■ **PROBLEM TO WORK ON**
Report every line in the material below that contains the string "flor", treating uppercase and lowercase letters as different.

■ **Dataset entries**
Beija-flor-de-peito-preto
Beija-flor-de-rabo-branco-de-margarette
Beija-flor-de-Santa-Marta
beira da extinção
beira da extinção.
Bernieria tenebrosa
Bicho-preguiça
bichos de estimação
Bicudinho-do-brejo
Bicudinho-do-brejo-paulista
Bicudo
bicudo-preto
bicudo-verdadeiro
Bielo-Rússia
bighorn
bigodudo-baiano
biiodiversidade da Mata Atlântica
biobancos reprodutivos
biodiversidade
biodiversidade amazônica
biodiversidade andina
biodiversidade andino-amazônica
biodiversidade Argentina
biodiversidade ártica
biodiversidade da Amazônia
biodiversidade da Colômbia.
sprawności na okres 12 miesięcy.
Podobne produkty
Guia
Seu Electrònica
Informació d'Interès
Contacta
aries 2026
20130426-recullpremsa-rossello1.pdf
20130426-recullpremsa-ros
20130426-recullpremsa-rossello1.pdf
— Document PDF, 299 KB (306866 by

* * *

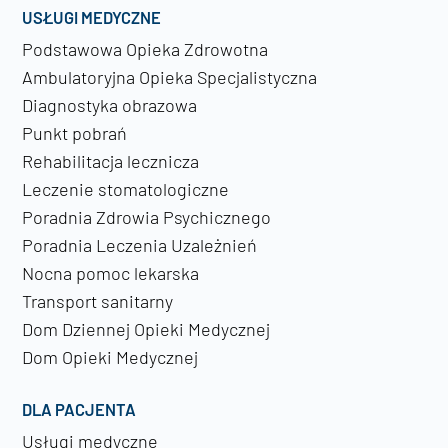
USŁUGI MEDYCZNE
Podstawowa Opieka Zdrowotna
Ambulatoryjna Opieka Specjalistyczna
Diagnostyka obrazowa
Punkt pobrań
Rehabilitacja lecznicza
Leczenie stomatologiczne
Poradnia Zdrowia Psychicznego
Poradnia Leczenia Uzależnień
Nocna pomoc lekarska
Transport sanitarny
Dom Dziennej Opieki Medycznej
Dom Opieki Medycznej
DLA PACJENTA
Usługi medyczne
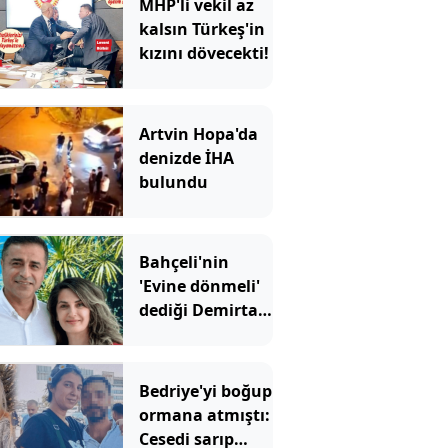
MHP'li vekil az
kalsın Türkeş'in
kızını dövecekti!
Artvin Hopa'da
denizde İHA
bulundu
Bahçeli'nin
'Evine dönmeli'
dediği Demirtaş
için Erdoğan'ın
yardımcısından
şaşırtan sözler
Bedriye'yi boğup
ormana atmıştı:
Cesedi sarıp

■ **ANSWER TO THIS TASK**
Beija-flor-de-peito-preto
Beija-flor-de-rabo-branco-de-margarette
Beija-flor-de-Santa-Marta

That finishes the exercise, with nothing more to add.